Shakespeare's sonnets are universally recognised as iconic pieces of writing. Each conforms to strict rules, whereby fourteen lines are end-rhymed a-b-a-b, c-d-c-d, e-f-e-f, g-g and written in iambic pentameter, each line consisting of ten syllables. The syllables are divided into five pairs called iambs where one unstressed syllable is followed by one stressed syllable daDUM / daDUM / daDUM / daDUM / daDUM.
This sound experiment consists of four short pieces inspired by the frequency that individual letters are used within each sonnet. This frequency is used to derive a musical note. A letter count of zero corresponds to C2 (two octaves below 'middle C'). A letter count of 1 corresponds to C2# and for each increase of 1 in the letter count we move up the musical scale by a semitone.

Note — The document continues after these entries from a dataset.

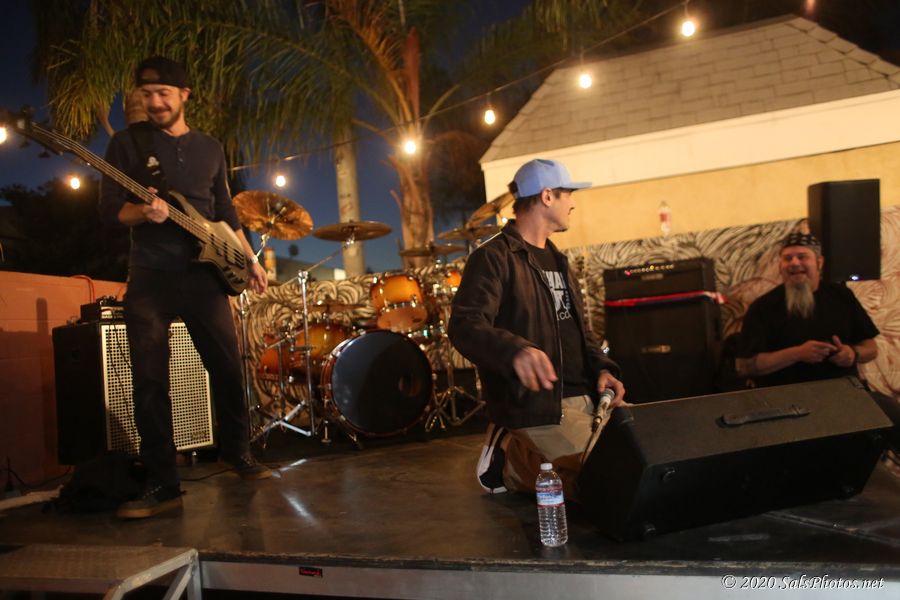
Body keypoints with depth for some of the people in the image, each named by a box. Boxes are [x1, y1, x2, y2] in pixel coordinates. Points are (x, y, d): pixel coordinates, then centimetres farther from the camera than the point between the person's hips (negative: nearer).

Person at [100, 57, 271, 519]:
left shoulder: (210, 148, 13)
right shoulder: (128, 142, 2)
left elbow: (226, 212, 16)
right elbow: (109, 208, -4)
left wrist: (249, 259, 7)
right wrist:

The length of each note is determined by the iambic pentameter with notes alternating in length and loudness. Odd notes are a quarter note and even notes are half-note. All the pieces are in 4/4 time. The start of each track may be offset by several measures or bars to add rhythmic variation and effect harmonies between the instruments.
Each piece utilises the letter counts from seven sonnets. The first uses the letter frequency data from sonnets 1 to 7, the second from sonnets 8 to 14, and so on. The arrangement of each piece is in four parts, for plucked strings and woodwind.